-- Assignment --
A single number is the answer here: how many lines of the entries contain "Right"?

[Extracted entries]

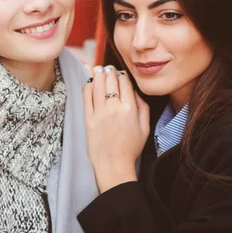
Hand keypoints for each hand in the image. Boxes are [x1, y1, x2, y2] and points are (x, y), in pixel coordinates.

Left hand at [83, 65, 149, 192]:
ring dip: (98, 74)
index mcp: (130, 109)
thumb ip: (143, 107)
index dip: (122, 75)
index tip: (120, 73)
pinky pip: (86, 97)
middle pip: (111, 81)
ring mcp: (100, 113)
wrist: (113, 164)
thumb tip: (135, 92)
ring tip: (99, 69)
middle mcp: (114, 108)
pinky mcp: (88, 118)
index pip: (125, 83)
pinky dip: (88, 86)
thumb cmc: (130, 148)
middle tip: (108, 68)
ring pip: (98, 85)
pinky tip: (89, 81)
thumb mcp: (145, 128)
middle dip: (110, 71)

[/Extracted entries]
[Extracted entries]

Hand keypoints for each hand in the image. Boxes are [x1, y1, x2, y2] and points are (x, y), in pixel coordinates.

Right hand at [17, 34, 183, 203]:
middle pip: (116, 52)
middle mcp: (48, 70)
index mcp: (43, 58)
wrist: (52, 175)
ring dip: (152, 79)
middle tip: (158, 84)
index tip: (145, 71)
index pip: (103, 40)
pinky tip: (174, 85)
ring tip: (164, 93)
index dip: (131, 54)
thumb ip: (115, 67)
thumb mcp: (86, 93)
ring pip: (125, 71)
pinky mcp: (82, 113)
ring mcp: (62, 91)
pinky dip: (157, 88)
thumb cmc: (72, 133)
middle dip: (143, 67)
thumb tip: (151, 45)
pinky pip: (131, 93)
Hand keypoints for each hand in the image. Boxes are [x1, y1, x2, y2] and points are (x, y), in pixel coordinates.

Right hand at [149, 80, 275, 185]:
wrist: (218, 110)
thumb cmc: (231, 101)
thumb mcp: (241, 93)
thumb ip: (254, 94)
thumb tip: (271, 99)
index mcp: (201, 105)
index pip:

[/Extracted entries]
[Extracted entries]

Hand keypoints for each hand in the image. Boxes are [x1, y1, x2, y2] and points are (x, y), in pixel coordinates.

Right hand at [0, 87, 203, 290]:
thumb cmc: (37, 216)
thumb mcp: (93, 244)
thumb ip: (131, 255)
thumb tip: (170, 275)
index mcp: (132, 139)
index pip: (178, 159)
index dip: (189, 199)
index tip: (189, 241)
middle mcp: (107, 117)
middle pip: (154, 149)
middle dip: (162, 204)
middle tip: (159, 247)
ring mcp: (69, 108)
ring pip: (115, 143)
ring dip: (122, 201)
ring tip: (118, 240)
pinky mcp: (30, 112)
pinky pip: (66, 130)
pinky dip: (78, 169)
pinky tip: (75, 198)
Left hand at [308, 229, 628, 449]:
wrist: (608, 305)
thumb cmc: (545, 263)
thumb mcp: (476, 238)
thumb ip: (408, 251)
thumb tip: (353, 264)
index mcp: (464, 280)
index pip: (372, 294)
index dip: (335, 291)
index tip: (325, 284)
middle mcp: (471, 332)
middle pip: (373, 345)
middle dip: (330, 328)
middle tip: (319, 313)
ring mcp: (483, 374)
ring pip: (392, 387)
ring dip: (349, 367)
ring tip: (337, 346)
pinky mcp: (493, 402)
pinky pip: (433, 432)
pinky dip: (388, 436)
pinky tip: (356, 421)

[/Extracted entries]

-- Answer box --
3